Two from the latest American Journal of Medicine.

1)
First is a look at ambulatory patients' knowledge of advanced directives. It comes from a survey of ~500 medicine outpatients in Buffalo, NY in 2004. A lot of data is presented that is probably of little interest to the average reader (including me). What was notable was 86% of the subjects said they didn't know what an 'advanced directive' was (although 86% of those subjects knew what a 'living will' was suggesting at least for this population 'advanced directive' is just not a familiar term, although the concept probably is). (This was also pre-Schiavo and one wonders if that made any difference.) The other notable finding was that over a third of patients did not want to discuss AD's with their provider, the vast majority of whom "didn't want to think about it." That says a lot, although it needs to be stressed that the survey included younger patients.

2)
And from the supportive cancer front, there's a prospective, randomized, open-label trial comparing LMWH (tinzaparin) with coumadin for long-term anti-coagulation for cancer patients with venous thromboembolic (VTE) disease. This was a Canadian, multicenter study which looked at 200 patients with a DVT or PE--the primary outcome was the incidence of recurrent VTE disease. Most had solid tumors, and there was a relatively equal mix between metastatic and limited-stage disease (this was not a study of advanced cancer patients only). Patients received 3 months of LMWH or coumadin (coumadin patients initially received unfractionated heparin). After 3 months patients were taken off protocol (& it's unclear to me how many stayed on any anti-coagulation and if they did if they stayed on coumadin or LMWH or switched etc.)--patients were followed though for 12 months.
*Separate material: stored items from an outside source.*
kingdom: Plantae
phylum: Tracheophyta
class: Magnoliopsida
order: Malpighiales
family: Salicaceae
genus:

They had data for 99% of patients randomized. Almost half the patients in each group had died by 12 months (no significant differences or even trends towards differences between the groups). Major bleeding and other complications were pretty equal between the groups. However--at both 6 and 12 months the LMWH group had less recurrent VTE (7% vs. 16% at 12 months, p=.044). This is further evidence that low molecular weight heparins might actually be more efficacious than coumadin for VTE in cancer patients. One can tell that the authors were disappointed that they didn't demonstrate a mortality benefit, although when 50% of your population dies during the study anyway you'd likely need a lot more than 200 patients in order to show a mortality benefit if it existed. That said, this was a missed opportunity for the researchers to look at health-related quality of life to see if it differed between the patients--and for me this is quite frustrating. How can you do such a solid, well-organized intervention study of a population in which 42% of the subjects have metastatic solid tumors and not look at quality of life as an outcome?